Yanlarında yüce Allah'ın ayetleri okunduğunda
vicdanları ürperirdi. Duygularını
dalgalandıran inanç coşkunluğunu anlatacak sözler
bulmamız mümkün değildir. Gözlerinden sel gibi yaşlar
akar ve "ağlaya ağlaya secdeye kapanırlar."
İşte bunlar, bu gözlerinden seller gibi yaş
akıtanlar, yüce Allah'ın adı anılınca
kalpleri ürperenler, her türlü kötülükten titizlikle uzak
duran, duyarlı Allah bağlıları var ya?
Onların arkasından yerlerine, yüce Allah'dan uzak kuşaklar
gelmiştir. Bunlar "namazı umursamayan ve
ihtiraslarının tutsağı olmuş" yığınlardır.

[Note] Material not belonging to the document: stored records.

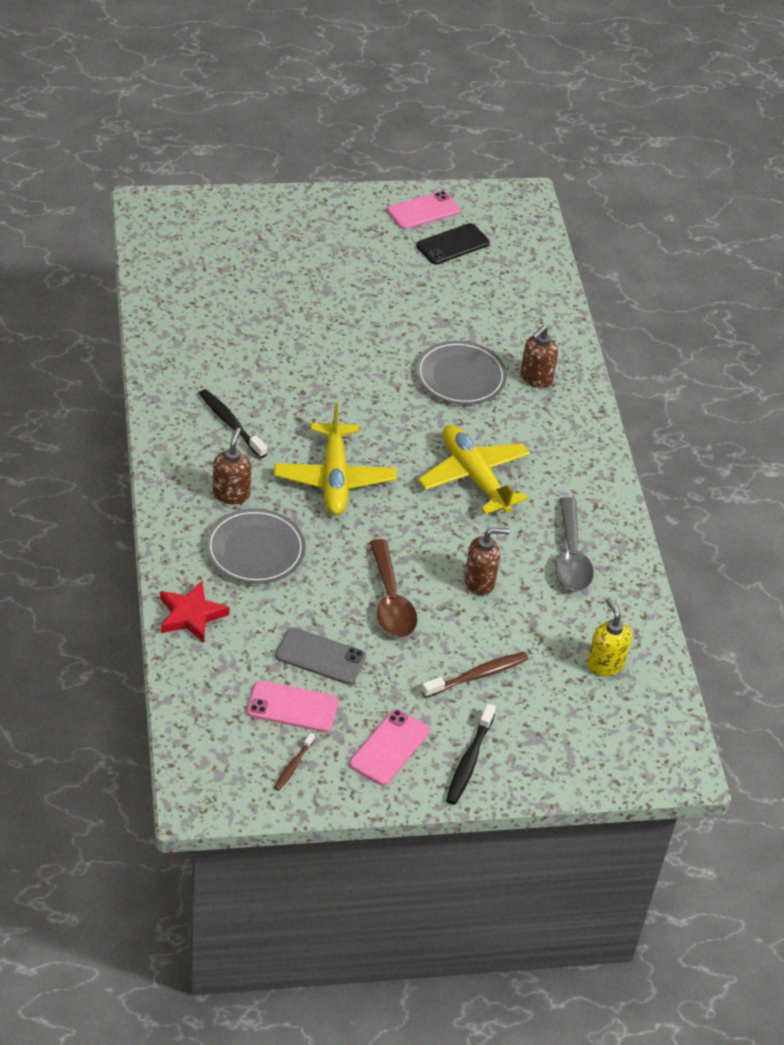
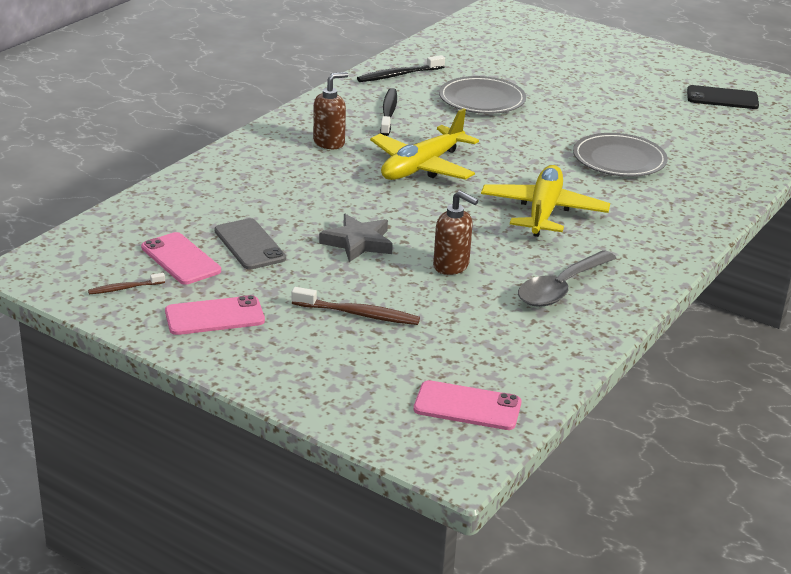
camera: 45 degrees right, 15 degrees down
red star [160,581,230,643] -> none
grey plate [206,508,306,584] -> grey plate moved to [439,76,526,114]
brown spoon [370,539,417,637] -> grey star [319,214,393,262]
pink phone [387,191,460,229] -> pink phone moved to [414,380,522,430]
black toothbrush [446,704,496,805] -> black toothbrush moved to [357,55,445,82]
brown soap dispenser [520,326,558,388] -> none
yellow soap dispenser [587,598,632,676] -> none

Yani namazı bırakmışlar, onu inkâr etmişler
ve ihtirasların akıntılarına
kapılmışlardır. Bunlar ile onlar
arasındaki fark ne kadar büyük ve aradaki benzemezlik ne
kadar çarpıcıdır!
Bundan dolay okuduğumuz ayetin son cümlesi, doğru
yolu titizlikle izleyen atalarından ayrılmış
bu yığınları sapıtmakla ve yokoluşla
tehdit ediyor. Okuyoruz:
"Bu kuşaklar sapıklıklarının
cezasına çarpılacaklardır."
Bu ceza,doğru yolu şaşırmanın,
sapıtmanın sonucu olan kaybolmak ve helâk olmaktır.
Fakat arkadan gelen ayetlerde tövbe kapısı
ardına kadar açılıyor. Bu kapıdan esen
merhamet, lütuf ve nimet meltemi yüzümüzü okşuyor.